How do I comply with the information obligation when using cookies? What does the information need to contain?

- Details of the cookies you intend to use: what kind of personal information does it collect? (e.g. ip address, browser attributes)    
- Life-time of the cookie    
- Is it a first-party cookie or a third-party cookie?    
- Who is the data processor?      
- The purpose for which you intend to use the cookies (marketing, statistics, etc.)

What else do I need to provide to legally comply?

The user needs to have the opportunity to get insights to which cookies and/or processing purposes they consented to. You need to have a consent record. This consent record can and should be anonymous.

Do I need consent for anonymous tracking?

Short answer: yes.
The European Court of Justice (ECJ) ruled that device fingerprinting, hidden identifiers, etc. need user consent, even if no cookies are used.  

What if I use only technical necessary cookies?

Then no CMP or cookie banner is needed. You only need to add to your privacy policy the information what kind of (technical) cookies you use and what (technical) purpose they fulfill.

If I’m using Matomo do I need consent?

Yes, if it is configured in such way that it tracks your visitors and/or it is analyzing end user device information within your server data/logs. You also need to declare in your privacy policy that you self-host it and no third-parties get access to the collected data.

In which languages do I need to provide a CMP?

This is not directly stated in the GDPR, but as the user needs to get “informed consent”, the user needs to be able to understand the information you provide them. It’s advised that you provide the CMP in the languages you provide your website in.

When does the cookie banner need to be displayed?

Consent has to be given in-advance to the data being processed: there must be no non-necessary cookies/tracking/data processing before that. The easiest way to show the cookie banner is upon the first visit of your website. Then let the user decide which services/purposes they want to give their consent to. After that you can set cookies accordingly.

Does the user need to consent to all services individually?

No. It would make operating a website difficult and tedious if a user would have to consent to each cookie service, individually, before using your website.  

It’s sufficient to categorize your cookie service by processing purposes (marketing, statistics, etc.). You can also provide an accept all button and a reject all button. Declining all non-necessary cookie services has to be as easy as accepting all.
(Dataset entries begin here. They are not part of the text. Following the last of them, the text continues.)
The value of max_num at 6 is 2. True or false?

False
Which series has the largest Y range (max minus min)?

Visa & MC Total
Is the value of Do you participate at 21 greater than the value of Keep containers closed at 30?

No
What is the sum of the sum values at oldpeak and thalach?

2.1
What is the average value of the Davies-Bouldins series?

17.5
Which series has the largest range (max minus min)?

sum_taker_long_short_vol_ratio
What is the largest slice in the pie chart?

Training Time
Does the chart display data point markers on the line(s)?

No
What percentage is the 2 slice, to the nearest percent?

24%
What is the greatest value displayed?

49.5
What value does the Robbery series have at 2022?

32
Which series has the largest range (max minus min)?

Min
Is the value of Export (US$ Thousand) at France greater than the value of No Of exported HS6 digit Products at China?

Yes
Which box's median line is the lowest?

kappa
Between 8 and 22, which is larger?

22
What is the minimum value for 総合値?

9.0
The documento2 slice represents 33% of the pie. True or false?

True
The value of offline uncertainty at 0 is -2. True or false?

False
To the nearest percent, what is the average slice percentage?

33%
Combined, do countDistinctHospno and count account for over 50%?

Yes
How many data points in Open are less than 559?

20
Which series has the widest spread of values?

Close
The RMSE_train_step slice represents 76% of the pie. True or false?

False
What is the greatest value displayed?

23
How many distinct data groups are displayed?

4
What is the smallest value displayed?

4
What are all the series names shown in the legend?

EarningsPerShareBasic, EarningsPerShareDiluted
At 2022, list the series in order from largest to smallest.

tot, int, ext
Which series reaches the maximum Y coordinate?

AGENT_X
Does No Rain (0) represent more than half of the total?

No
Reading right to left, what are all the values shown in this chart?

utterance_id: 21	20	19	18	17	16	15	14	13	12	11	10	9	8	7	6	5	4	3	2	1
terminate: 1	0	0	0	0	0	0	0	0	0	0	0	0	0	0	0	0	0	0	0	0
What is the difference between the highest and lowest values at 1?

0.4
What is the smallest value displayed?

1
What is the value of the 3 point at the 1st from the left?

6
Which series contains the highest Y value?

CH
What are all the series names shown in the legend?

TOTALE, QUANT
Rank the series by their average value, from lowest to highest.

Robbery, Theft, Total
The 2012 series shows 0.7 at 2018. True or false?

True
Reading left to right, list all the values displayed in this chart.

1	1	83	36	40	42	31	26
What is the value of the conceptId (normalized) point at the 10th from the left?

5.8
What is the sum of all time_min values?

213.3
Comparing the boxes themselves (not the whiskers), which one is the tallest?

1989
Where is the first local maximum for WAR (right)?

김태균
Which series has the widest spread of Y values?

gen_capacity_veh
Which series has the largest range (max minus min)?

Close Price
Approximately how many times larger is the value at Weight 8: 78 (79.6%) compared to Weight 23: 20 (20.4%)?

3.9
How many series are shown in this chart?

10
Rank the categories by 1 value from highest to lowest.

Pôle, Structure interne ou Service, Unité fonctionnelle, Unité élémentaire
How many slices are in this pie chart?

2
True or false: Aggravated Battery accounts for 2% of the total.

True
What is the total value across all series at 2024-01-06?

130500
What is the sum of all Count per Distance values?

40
If I’m located outside of the EU, do I need to implement a CMP?

Yes. If you process data from customers from the European Union and/or target citizens of the EU with your website, you need to comply with EU law, even if you are located outside of the EU.

How long do I need to store the consent record of a user?

There is no strict rule here, but there are recommendations. Some data protection authorities have made recommendations such as CNIL (France) or the Irish Data Protection Commission.  

France: best practice at least 6 months for consent.
‍Ireland: maximum of 6 months for consent according to the Irish data protection commission

What does the record of consent for cookies need to contain?

1. Who provided the consent (user ID).
2. When and how consent was acquired from the user.
3. What user consented to.

Can you summarise everything I need to implement on my website?

1. Block all cookies before consent is obtained.
2. Show a cookie banner on the user’s first visit to your website.
3. A brief explanation of the purposes (marketing, statistics, social content etc.).
4. The user must have the option to consent to each purpose individually, the option to reject all non-necessary cookies and the option to accept all cookies.
5. Provide the cookie consent tool in all languages in which your website is provided in.
6, Make sure that your website works properly if all non-technical cookies are rejected.
7. Make sure your website works properly if only some purposes are being consented to.
8. Make sure your website does not set any non-consented cookies.
9. Provide a platform to allow the user to manage and view their consent.